Friday, November 11, 2005

Kendo Practice Day 2:

Since it seemed so enjoyable to the two Japanese dudes kicking my ass, i thought you all might find it interesting as well.

Today I trained with a guy on the men's Kendo team. Whereas the girl had the standard "arms in front, sword pointing at me" stance, this punk had this cocky "arms in the air above his head, sword pointing at the sky" stance. You know what that stance says to me? It says "Brad, look at all this open chest space, c'mon in! Give it a shot! It looks sooooo easy, doesn't it? C'maaaan...what are you, some sort of pussy? Hit me!"

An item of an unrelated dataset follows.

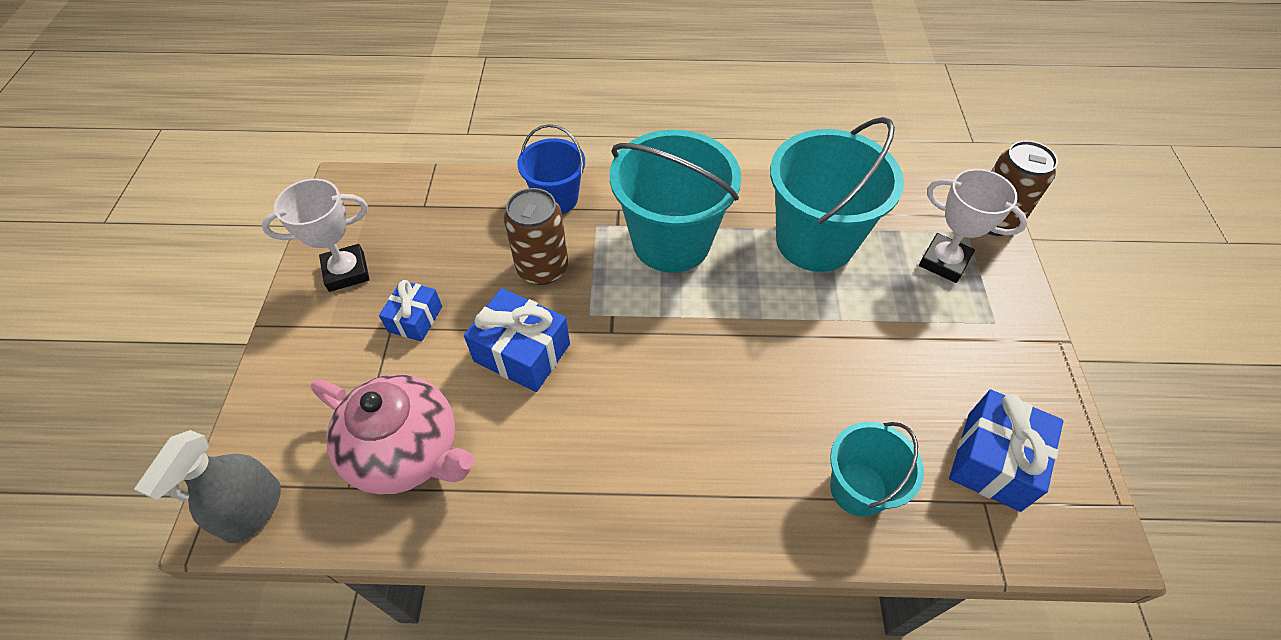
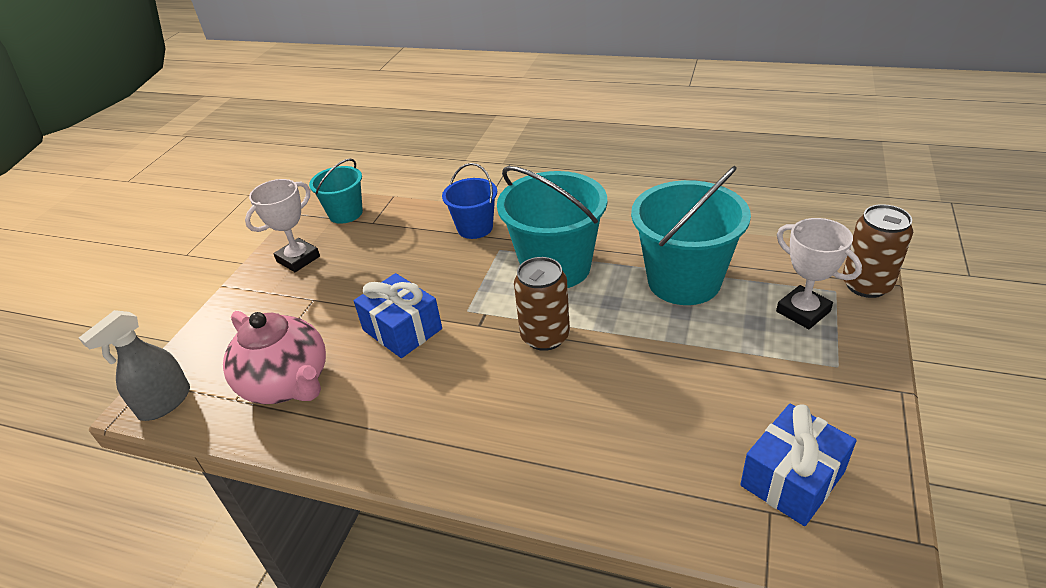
camera: 20 degrees right, 15 degrees down
(346, 272) = (298, 259): white trophy -> white trophy turned 45 degrees counterclockwise
(415, 319) = (333, 296): blue gift -> none
(542, 268) = (443, 274): brown can -> brown can (545, 336)
(858, 489) = (648, 477): turquoise bucket -> turquoise bucket (345, 213)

I believe I can sum up both of my fights with this guy in the following sentences:

Me (to myself): Wow, that looks like a pretty vulnerable spot, maybe I should-

-WHAM! I get cracked right on the top of the head. Hard.

Me (to myself): All right, ouch. My ears are ringing a little, fool me once shame on-

-WHAM! I get cracked right on the top of the head. Hard.

Then I get frustrated and start flailing at the kid and land an illegal blow on the armpit-above the chest guard, below the head guard. He winces, the judge goes "ooooo".

Me: HAHA! Got you you fucker!-

-WHAM! I get cracked right on the top of the head. Hard.

Now I ask you, is this any way to go in to a weekend? Did I sign up for this? Sure it's sort of fun and all, but now I have two golf-ball sized lumps on my head, one right in the center, and the other just at my hairline above my right eyebrow. I'm serious. I'm talking the kind of lumps Daffy Duck gets when Bugs Bunny wails on him with a mallet. The worst part? Now I have to go out drinking with a splitting headache. The headache isn't supposed to come until tommorrow! What's the deal?!?

Did I mention that this kid was doing these vicious overhead hits one handed? It's ok though, I got in one more of those illegal armpit hits before the day was done. The little bitch.

2 Comments:

At 12:18 PM, Anonymous Anonymous said...

That a way B. Kick that kids ass, in true East West Karate style.
Or hey if that doesn't pan out, why don't you whip out some spiked nunchucks or something and give this kid a run for his money.
-Lara

 
At 3:28 PM, Anonymous Anonymous said...

Go Brad you know you represent the USA and the State of Colorado. Kick some foreign ass. Or at least do not get beat on the head because you are our only son. Remember Ali's tactic of "rope a dope" cover cover and stick around until the time is right to stike!!